Избранное — страница 11 из 19

Б е к м а н. Продолжайте. Что с моим отцом? Говорите же. Я весь превратился в слух. Продолжайте, фрау Хлам, продолжайте, прошу вас.

Ф р а у  Х л а м. Мне больше нечего сказать. Они вашего папу оставили при пиковом интересе. Словом, пенсии лишили. А потом старикам пришлось из квартиры убираться. Кухонная посуда — вот все, что у них осталось. Печально, конечно. Это и доконало обоих. Невмоготу им стало. Вот они окончательно и денацифицировались. Папаша-то ваш был человек решительный, тут уж ничего не скажешь.

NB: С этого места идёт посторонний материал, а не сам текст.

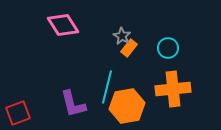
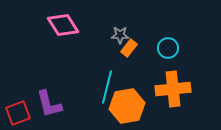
gray star: moved 2 px left, 1 px up; rotated 30 degrees counterclockwise
purple L-shape: moved 24 px left
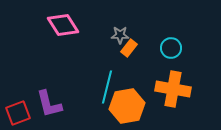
cyan circle: moved 3 px right
orange cross: rotated 16 degrees clockwise
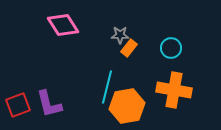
orange cross: moved 1 px right, 1 px down
red square: moved 8 px up
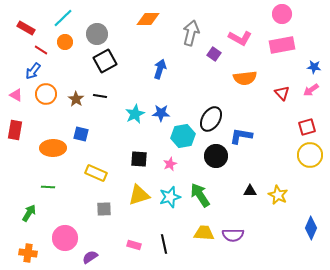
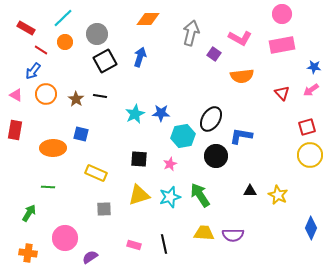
blue arrow at (160, 69): moved 20 px left, 12 px up
orange semicircle at (245, 78): moved 3 px left, 2 px up
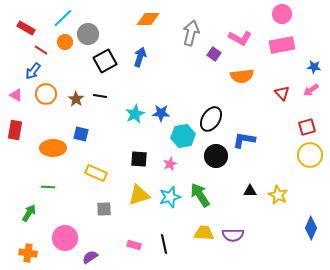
gray circle at (97, 34): moved 9 px left
blue L-shape at (241, 136): moved 3 px right, 4 px down
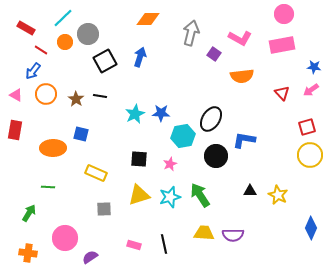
pink circle at (282, 14): moved 2 px right
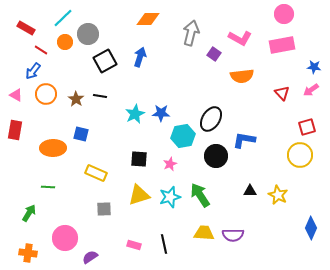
yellow circle at (310, 155): moved 10 px left
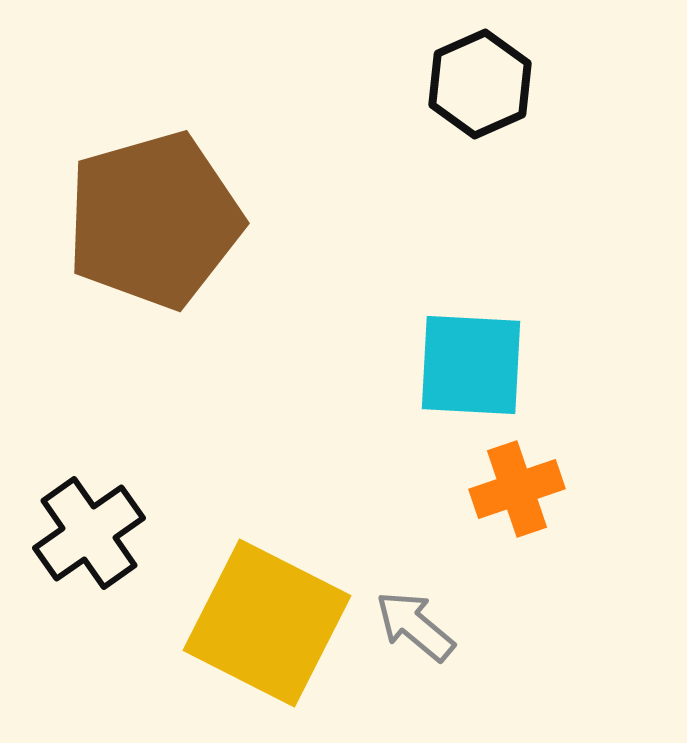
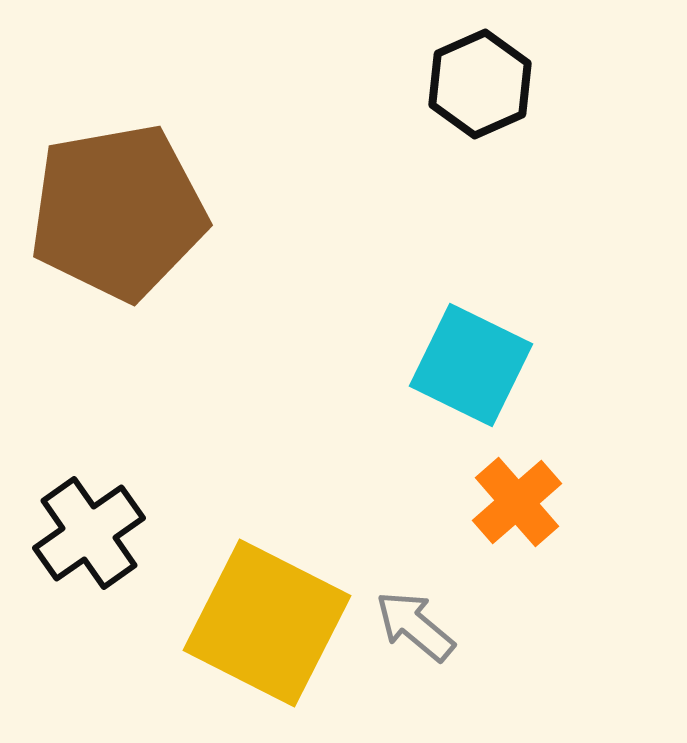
brown pentagon: moved 36 px left, 8 px up; rotated 6 degrees clockwise
cyan square: rotated 23 degrees clockwise
orange cross: moved 13 px down; rotated 22 degrees counterclockwise
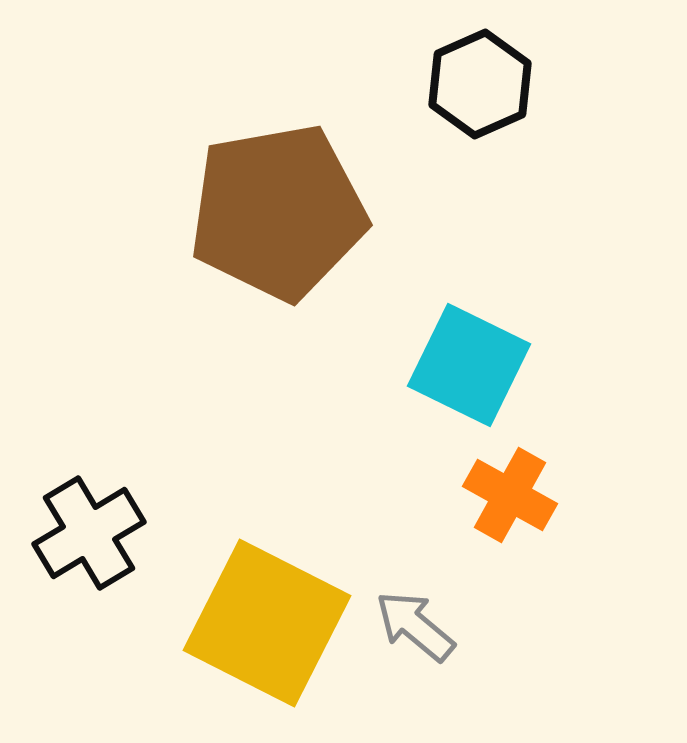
brown pentagon: moved 160 px right
cyan square: moved 2 px left
orange cross: moved 7 px left, 7 px up; rotated 20 degrees counterclockwise
black cross: rotated 4 degrees clockwise
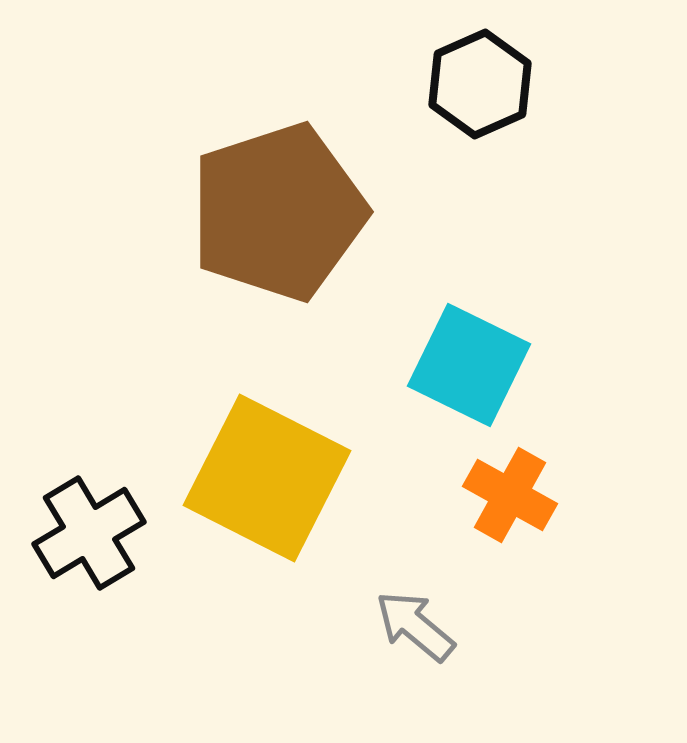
brown pentagon: rotated 8 degrees counterclockwise
yellow square: moved 145 px up
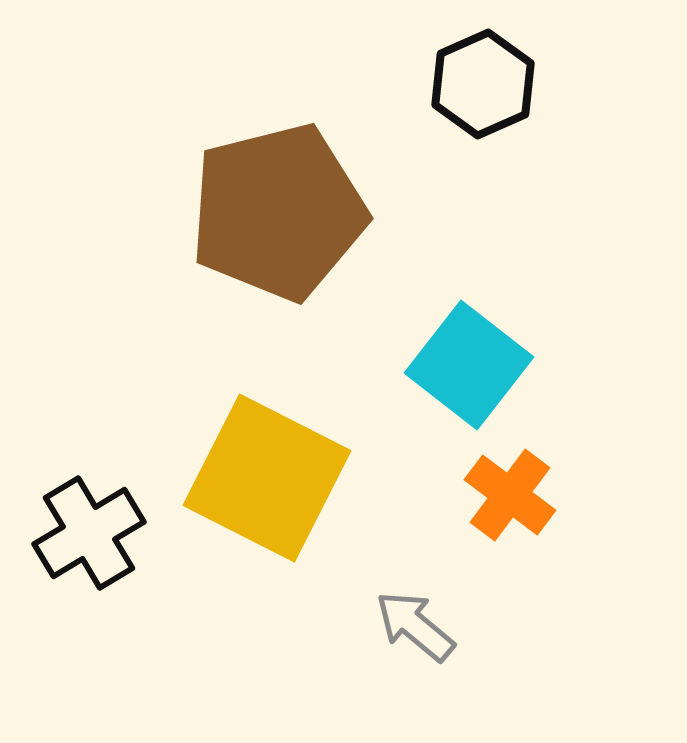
black hexagon: moved 3 px right
brown pentagon: rotated 4 degrees clockwise
cyan square: rotated 12 degrees clockwise
orange cross: rotated 8 degrees clockwise
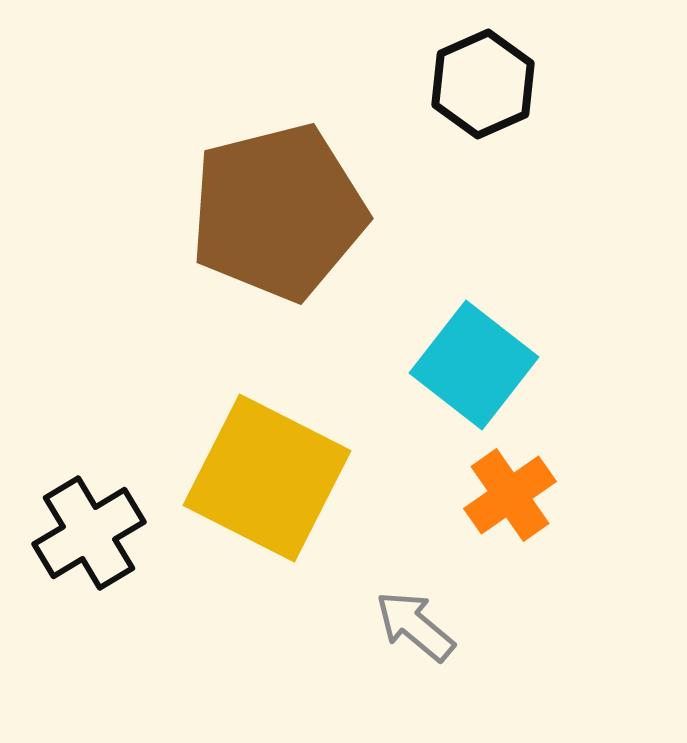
cyan square: moved 5 px right
orange cross: rotated 18 degrees clockwise
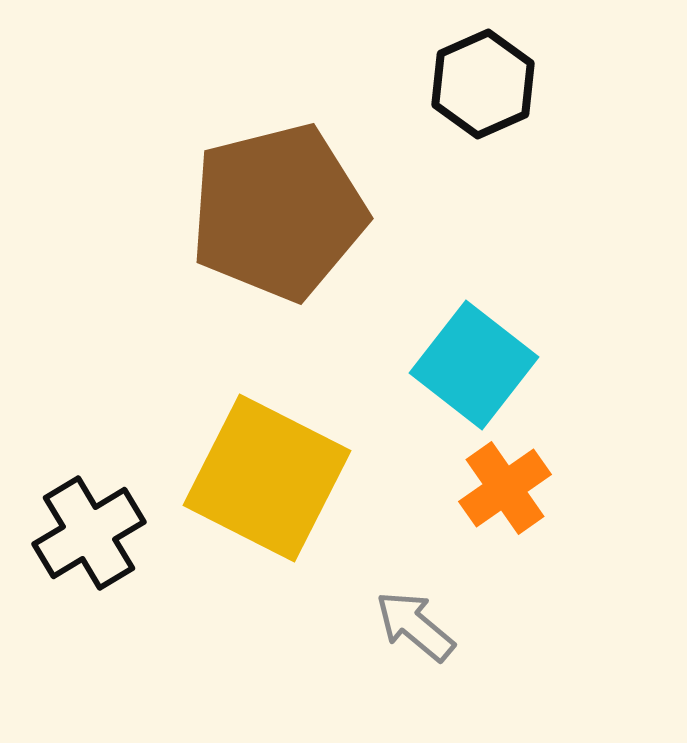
orange cross: moved 5 px left, 7 px up
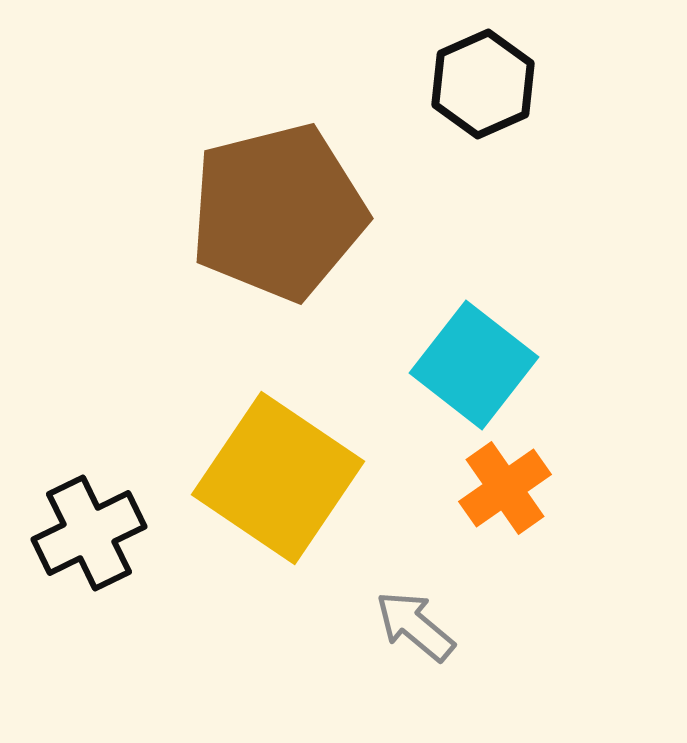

Б е к м а н. Они… что? Денаци…

Ф р а у  Х л а м (скорее добродушно, чем грубо). Денацифицировались. Мы так теперь говорим, понятно? Наше, так сказать, семейное словцо. Да, невмоготу вашим старика было. В одно прекрасное утро они оба лежали на кухне, окоченелые, синие. Глупость какая, сказал мой старик, на этом газе мы целый месяц могли бы готовить.

Б е к м а н (тихо, но со страшной угрозой). Мне думается, лучше будет, если вы сейчас закроете дверь, живо. Живо, слышите! Да заприте ее. Живо закрывайте дверь, говорят вам! Закрывайте!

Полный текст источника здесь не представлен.